Mulher de 40 anos, em investigação de anemia e quadro de artrite, apresenta o fator antinuclear positivo 1:320, com padrão nucleolar. Esse achado é mais compatível com paciente que apresenta:

Alternativas

  1. A) pancitopenia, fotossensibilidade, glomerulonefrite e úlceras orais
  2. B) pancitopenia, fotossensibilidade, vasculite e infiltrado intersticial pulmonar
  3. C) fenômeno de Raynaud, espessamento da pele, esofagopatia e infiltrado intersticial pulmonar
  4. D) fenômeno de Raynaud, espessamento da pele, esplenomegalia e banda M na eletroforese sérica

Pérola Clínica

FAN padrão nucleolar → Esclerose Sistêmica (Esclerodermia) com Raynaud, espessamento cutâneo, esofagopatia e DII.

Resumo-Chave

O padrão nucleolar do FAN é altamente sugestivo de Esclerose Sistêmica (Esclerodermia), especialmente na sua forma difusa. As manifestações clínicas como fenômeno de Raynaud, espessamento da pele, esofagopatia e doença pulmonar intersticial são características dessa condição, auxiliando no diagnóstico diferencial com outras doenças autoimunes.

Contexto Educacional

O Fator Antinuclear (FAN) é um teste de triagem fundamental na investigação de doenças autoimunes sistêmicas. Sua positividade e, principalmente, o padrão de fluorescência, fornecem pistas importantes para o diagnóstico diferencial. O padrão nucleolar, em particular, é um achado crucial que direciona a investigação para a Esclerose Sistêmica, uma doença autoimune crônica e multissistêmica caracterizada por fibrose da pele e órgãos internos, e vasculopatia. Entender a especificidade dos padrões do FAN é vital para o residente, pois guia a solicitação de autoanticorpos mais específicos e a interpretação clínica. A fisiopatologia da Esclerose Sistêmica envolve disfunção endotelial, ativação imune e fibrose excessiva. As manifestações clínicas são diversas e incluem fenômeno de Raynaud (vasoespasmo digital), espessamento da pele (esclerodactilia, esclerose cutânea), dismotilidade esofágica (esofagopatia), e envolvimento pulmonar, que é uma das principais causas de morbimortalidade. O diagnóstico precoce e a identificação das manifestações orgânicas são essenciais para o manejo adequado e para prever o prognóstico do paciente. O tratamento da Esclerose Sistêmica é complexo e focado no manejo das manifestações específicas de cada órgão, com imunossupressores, vasodilatadores e antifibróticos. Para o residente, é importante reconhecer a associação entre o padrão nucleolar do FAN e a Esclerose Sistêmica, bem como as manifestações clínicas clássicas, para iniciar a investigação e o tratamento em tempo hábil, melhorando a qualidade de vida e o prognóstico dos pacientes.

Perguntas Frequentes

Quais doenças estão associadas ao FAN com padrão nucleolar?
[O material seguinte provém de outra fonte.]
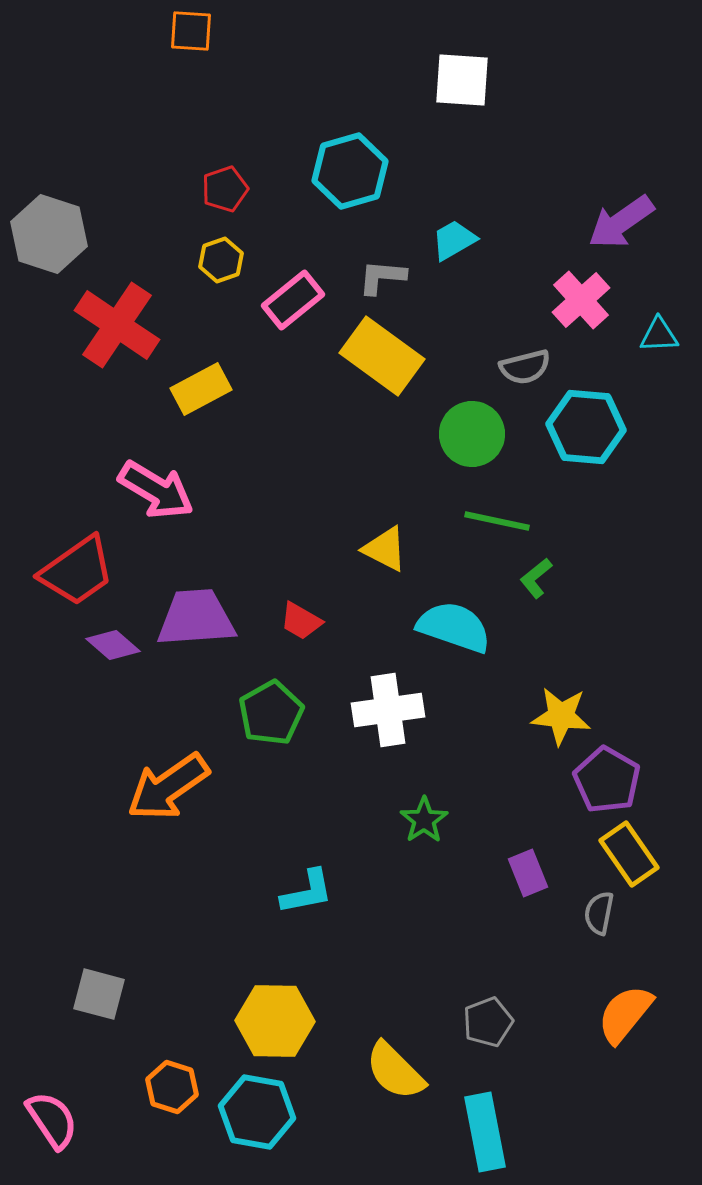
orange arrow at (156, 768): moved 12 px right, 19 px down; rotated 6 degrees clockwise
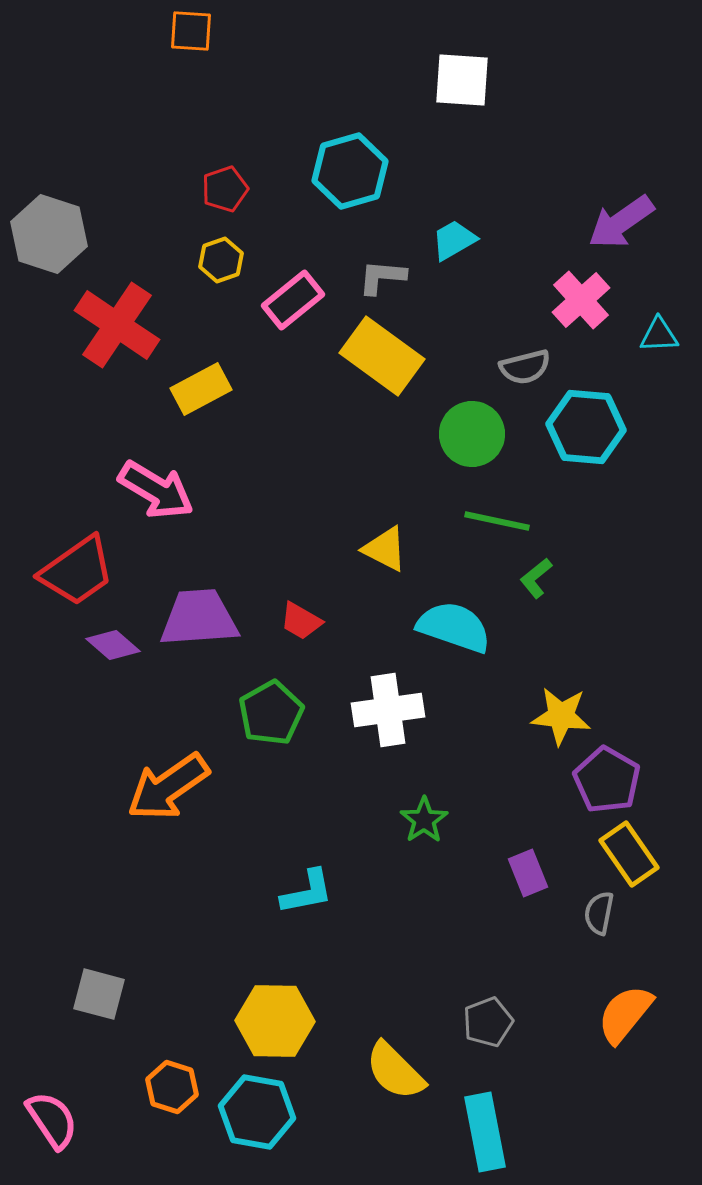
purple trapezoid at (196, 618): moved 3 px right
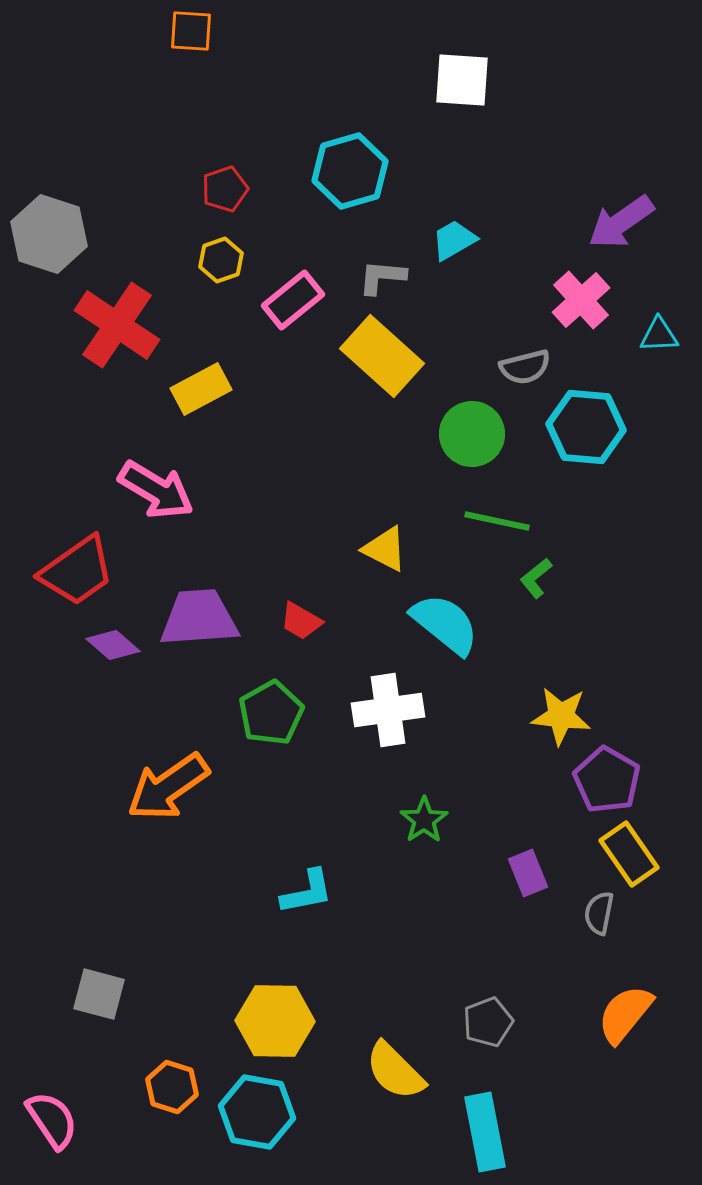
yellow rectangle at (382, 356): rotated 6 degrees clockwise
cyan semicircle at (454, 627): moved 9 px left, 3 px up; rotated 20 degrees clockwise
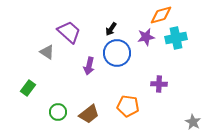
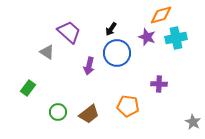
purple star: moved 1 px right; rotated 30 degrees clockwise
O FAN com padrão nucleolar é fortemente associado à Esclerose Sistêmica (Esclerodermia), especialmente à forma difusa. Pode também ser encontrado em outras doenças do tecido conjuntivo, mas com menor frequência e especificidade.

Quais são os principais sintomas da Esclerose Sistêmica?

Os principais sintomas incluem fenômeno de Raynaud, espessamento da pele (esclerodactilia), disfagia e refluxo (esofagopatia), e envolvimento pulmonar como doença pulmonar intersticial ou hipertensão pulmonar.

Como o FAN padrão nucleolar se diferencia de outros padrões no diagnóstico?

O padrão nucleolar, juntamente com a presença de autoanticorpos específicos (como anti-Scl-70 ou anti-RNA polimerase III), ajuda a diferenciar a Esclerose Sistêmica de outras doenças autoimunes, que podem apresentar outros padrões de FAN como homogêneo ou pontilhado.